Il est vrai que le controversé MBS, moderniste, réformiste et autoritaire à la fois, âgé de 32 ans, « multiplie les ennemis extérieurs : Iraniens, Yéménites houthis, Da’ech; comme intérieurs : chi’ites saoudiens de la province orientale, religieux salafistes, mais aussi, et c’est le nœud de l’action, de membres de sa propre famille… ». 
Pour ce qui concerne l’ennemi extérieur, tantôt iranien, tantôt chiite-yéménite, Castelbajac observe que « le ciel saoudien commençait presque à s’habituer au spectacle de missiles tirés depuis le Yémen (des rebelles chiites-houtistes pro-iraniens) qui s’abattaient sans précision sur une dune souillée, donc dans les salons saoudiens, on redoutait plus l’ennemi yéménite que les opposants saoudiens de l’intérieur. Point de règlement de compte familial à l’arme lourde dans les conversations dans le quartier Olaya, jusqu’à ce fameux 21 avril qui fit plusieurs victimes au palais de MBS parmi la garde rapprochée du prince, composée de saoudiens, mais aussi de mercenaires colombiens et géorgiens ». 

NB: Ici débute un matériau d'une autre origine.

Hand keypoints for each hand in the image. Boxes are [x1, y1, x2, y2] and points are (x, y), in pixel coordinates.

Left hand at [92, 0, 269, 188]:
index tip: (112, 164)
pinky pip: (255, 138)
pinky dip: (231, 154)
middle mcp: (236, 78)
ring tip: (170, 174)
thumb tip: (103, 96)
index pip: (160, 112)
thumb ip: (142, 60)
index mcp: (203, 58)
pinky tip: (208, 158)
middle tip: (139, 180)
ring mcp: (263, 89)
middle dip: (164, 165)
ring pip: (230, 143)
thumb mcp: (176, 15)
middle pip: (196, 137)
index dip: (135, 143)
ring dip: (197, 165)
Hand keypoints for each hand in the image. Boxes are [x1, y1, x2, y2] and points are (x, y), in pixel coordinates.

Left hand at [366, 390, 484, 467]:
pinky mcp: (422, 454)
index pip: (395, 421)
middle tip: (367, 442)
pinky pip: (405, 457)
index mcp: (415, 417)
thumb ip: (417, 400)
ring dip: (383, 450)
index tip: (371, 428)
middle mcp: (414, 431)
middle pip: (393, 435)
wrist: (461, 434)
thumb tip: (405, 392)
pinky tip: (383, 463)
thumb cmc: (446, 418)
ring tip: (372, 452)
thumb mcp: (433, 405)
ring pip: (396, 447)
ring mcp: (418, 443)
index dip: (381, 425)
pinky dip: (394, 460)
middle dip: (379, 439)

Toutefois, l’expert rappelle que la piste de la révolution de palais, donc perpétrée par l’ennemi interne, est à privilégier, plus que celle de l’ennemi irano-chiite-yéménite extérieur. Il rappelle que les révolutions de palais sont souvent sanglantes, même en Saoudie : on se souvient qu’« en 1923, la prise de contrôle du palais de Riyad par ibn Saoud, fondateur de la dynastie familiale et de l’Arabie éponyme se fit déjà de façon très violente, à la djambya, ce poignard courbé que l’on offre maintenant dans des boites damassées aux hôtes de passage »… Castelbajac, qui s’est entretenu avec des proches de MBS ces derniers jours, assure que la piste la plus probable à l’origine de l’attaque viendrait de « certains membres de la vieille garde de la famille royale qui ne supportent pas la frénésie réformiste de MBS, notamment son cousin Mitaeb ibn Abdullah, que le prince héritier a évincé comme un vieux chameau de son poste hautement stratégique de patron de la Garde Nationale »… 

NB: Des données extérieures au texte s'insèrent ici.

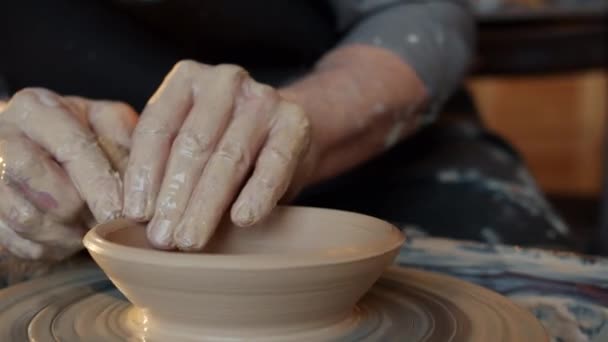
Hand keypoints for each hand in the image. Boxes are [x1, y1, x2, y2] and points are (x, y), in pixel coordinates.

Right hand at [0, 88, 135, 259]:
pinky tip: (66, 237)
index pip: (74, 148)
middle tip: (108, 221)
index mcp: (37, 108)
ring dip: (67, 233)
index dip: (102, 184)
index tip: (123, 211)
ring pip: (29, 219)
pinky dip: (48, 247)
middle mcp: (3, 136)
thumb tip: (145, 169)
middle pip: (50, 189)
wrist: (27, 150)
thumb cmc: (77, 137)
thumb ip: (124, 136)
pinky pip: (17, 242)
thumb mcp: (103, 122)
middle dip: (84, 211)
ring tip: (87, 228)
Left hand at [123, 61, 313, 250]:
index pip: (158, 127)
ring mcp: (264, 99)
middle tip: (163, 238)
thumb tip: (130, 210)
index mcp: (187, 78)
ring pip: (229, 157)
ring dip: (207, 204)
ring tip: (191, 239)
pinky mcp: (295, 124)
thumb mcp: (186, 139)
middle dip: (175, 196)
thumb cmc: (223, 142)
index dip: (144, 173)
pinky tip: (243, 219)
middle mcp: (225, 81)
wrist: (283, 134)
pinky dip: (257, 194)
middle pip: (194, 144)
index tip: (136, 214)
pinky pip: (273, 164)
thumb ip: (159, 161)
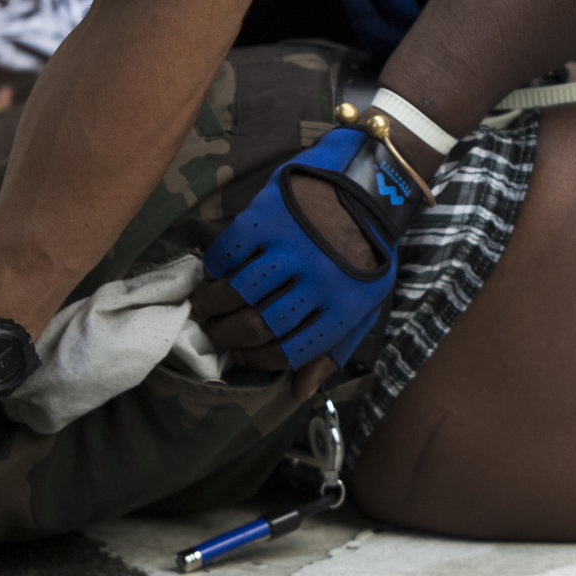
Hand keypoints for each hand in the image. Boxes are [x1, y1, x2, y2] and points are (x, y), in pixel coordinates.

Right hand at [192, 171, 386, 370]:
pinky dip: (213, 266)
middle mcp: (316, 281)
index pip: (287, 352)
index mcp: (343, 308)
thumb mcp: (365, 304)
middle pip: (256, 325)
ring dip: (212, 304)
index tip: (242, 356)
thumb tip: (299, 392)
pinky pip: (227, 252)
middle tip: (215, 335)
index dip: (257, 361)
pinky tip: (213, 272)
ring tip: (205, 307)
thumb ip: (333, 350)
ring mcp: (290, 246)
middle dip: (228, 337)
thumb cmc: (368, 251)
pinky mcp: (267, 216)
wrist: (370, 183)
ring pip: (236, 291)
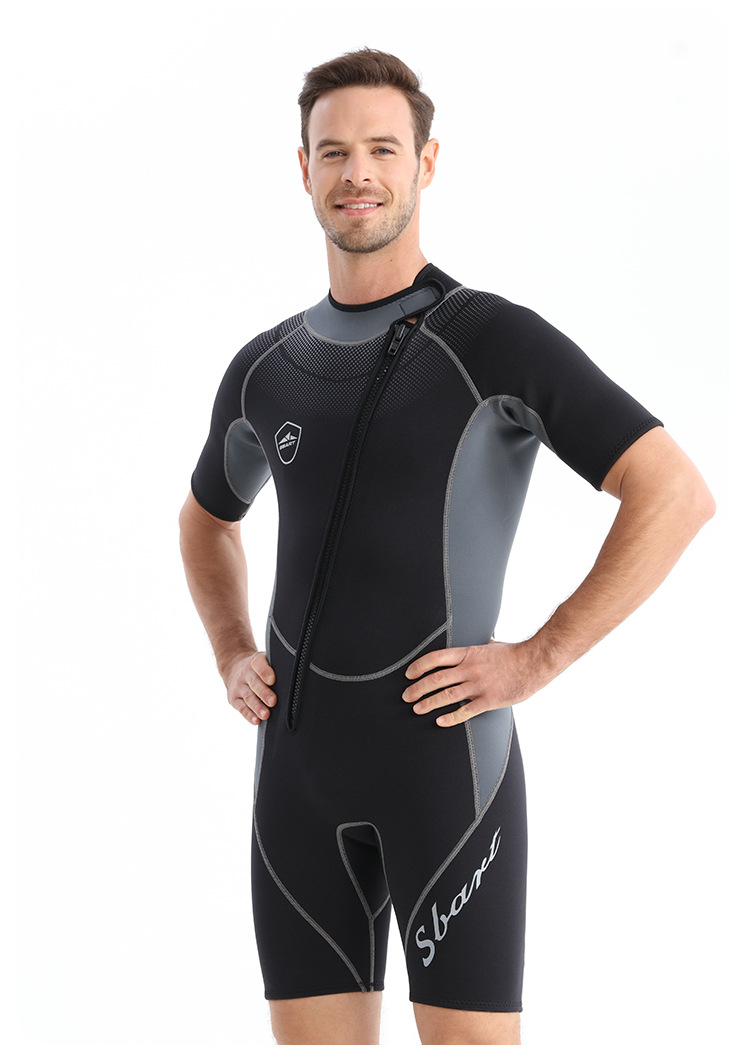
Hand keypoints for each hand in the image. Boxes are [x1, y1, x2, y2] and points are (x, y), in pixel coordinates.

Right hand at [224, 651, 276, 724]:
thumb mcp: (265, 661)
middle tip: (273, 701)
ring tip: (266, 714)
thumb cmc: (259, 668)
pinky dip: (249, 715)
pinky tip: (256, 720)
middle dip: (264, 693)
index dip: (265, 672)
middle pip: (255, 683)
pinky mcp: (234, 699)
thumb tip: (294, 679)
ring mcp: (238, 686)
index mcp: (256, 661)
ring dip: (257, 707)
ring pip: (248, 697)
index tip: (272, 680)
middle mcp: (245, 673)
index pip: (259, 664)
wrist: (234, 667)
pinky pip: (241, 708)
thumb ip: (277, 667)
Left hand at [402, 640, 544, 726]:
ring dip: (429, 703)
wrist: (534, 662)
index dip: (419, 666)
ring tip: (416, 709)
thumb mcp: (490, 644)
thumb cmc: (513, 653)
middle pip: (436, 679)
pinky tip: (440, 721)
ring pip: (447, 695)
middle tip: (406, 696)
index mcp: (468, 654)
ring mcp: (478, 685)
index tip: (408, 674)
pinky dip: (451, 717)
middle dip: (418, 688)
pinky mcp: (489, 700)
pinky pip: (466, 710)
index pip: (436, 658)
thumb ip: (478, 647)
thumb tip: (475, 641)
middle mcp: (470, 669)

L’expert rappelle à juste titre que pour cette vieille garde et pour Mitaeb, le jeune MBS, âgé de 32 ans, aurait « trahi » les valeurs saoudiennes et Ibn Saoud son fondateur avec ses réformes, ses purges et conflits » (Yémen, purges violentes, etc). Castelbajac rappelle qu’autrefois à la tête de cette garde prétorienne du régime équipée et conseillée par les Américains, Mitaeb, accusé d’être à l’origine de l’attaque, « conserve d’ailleurs de puissants soutiens au sein de la garde ainsi qu’un stock d’armes lourdes, dont des automitrailleuses et un groupe de fidèle au sein d’une armée saoudienne secouée par la réforme profonde et totale du jeune prince ». 

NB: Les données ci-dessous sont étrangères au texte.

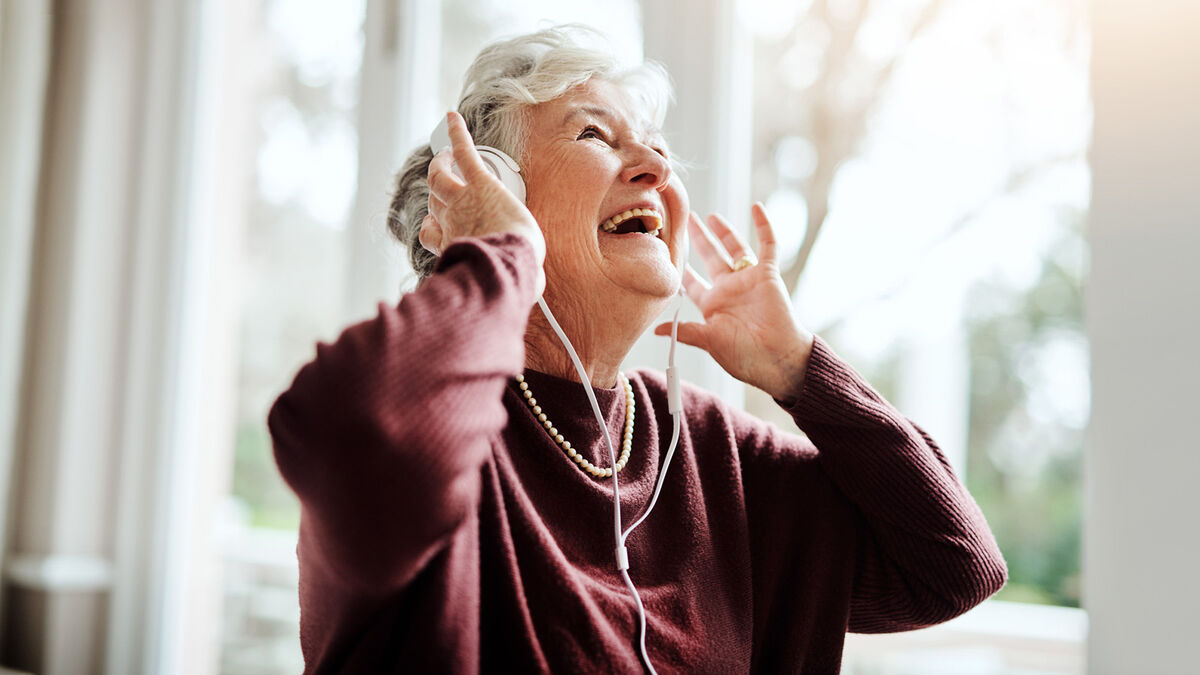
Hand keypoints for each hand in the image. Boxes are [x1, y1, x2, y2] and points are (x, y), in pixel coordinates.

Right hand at [421, 112, 545, 294]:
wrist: (508, 262)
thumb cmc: (508, 275)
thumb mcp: (507, 281)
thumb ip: (516, 279)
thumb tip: (534, 288)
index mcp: (452, 245)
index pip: (430, 232)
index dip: (433, 226)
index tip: (438, 225)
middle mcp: (450, 221)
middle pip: (434, 201)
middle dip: (436, 192)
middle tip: (442, 180)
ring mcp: (462, 199)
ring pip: (439, 176)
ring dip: (440, 163)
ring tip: (444, 154)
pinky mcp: (479, 182)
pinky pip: (464, 152)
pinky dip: (457, 133)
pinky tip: (454, 117)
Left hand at [654, 204, 814, 399]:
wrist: (777, 359)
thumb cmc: (745, 356)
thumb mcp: (710, 342)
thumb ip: (685, 331)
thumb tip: (656, 329)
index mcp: (713, 305)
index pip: (693, 283)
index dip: (681, 270)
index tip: (666, 252)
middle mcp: (730, 289)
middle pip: (710, 257)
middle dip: (698, 240)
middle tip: (686, 220)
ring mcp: (750, 279)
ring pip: (734, 248)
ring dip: (723, 231)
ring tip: (710, 216)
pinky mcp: (769, 274)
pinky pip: (768, 245)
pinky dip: (764, 226)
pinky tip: (757, 207)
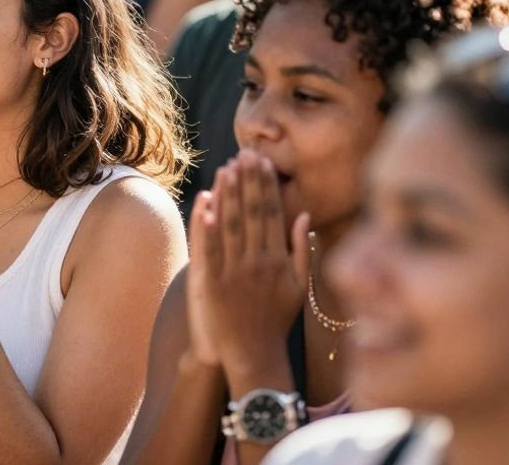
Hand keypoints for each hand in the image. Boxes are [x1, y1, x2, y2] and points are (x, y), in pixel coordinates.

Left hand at [189, 152, 310, 379]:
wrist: (254, 355)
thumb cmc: (276, 320)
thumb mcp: (299, 287)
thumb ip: (302, 250)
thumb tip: (304, 214)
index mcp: (279, 260)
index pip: (272, 214)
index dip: (266, 186)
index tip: (263, 162)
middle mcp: (258, 263)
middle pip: (252, 213)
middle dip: (248, 181)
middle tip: (244, 153)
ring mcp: (234, 273)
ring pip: (231, 225)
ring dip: (228, 195)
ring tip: (226, 168)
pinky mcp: (213, 283)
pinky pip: (210, 249)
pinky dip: (207, 225)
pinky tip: (205, 203)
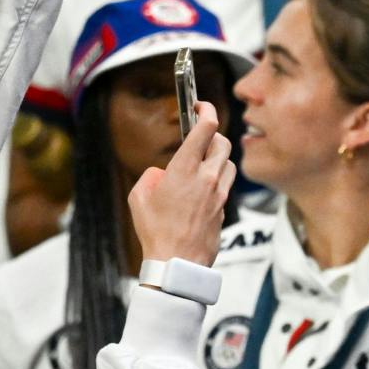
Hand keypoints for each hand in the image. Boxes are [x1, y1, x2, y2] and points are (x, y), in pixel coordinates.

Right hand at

Il précise ainsi que ces milieux conservateurs et militaires hostiles au belliciste MBS « ne goûtent plus aux enlisements yéménites toujours plus humiliants d’une troupe suréquipée, mais sous organisée », tant il est vrai que la guerre saoudienne au Yémen contre les rebelles chiites-zaïdistes dits « houtistes » en guerre contre le président Abd Rabbo Mansour Hadi (protégé par les Saoud) et supposément soutenus par Téhéran, est un fiasco total pour Mohamed Ben Salmane.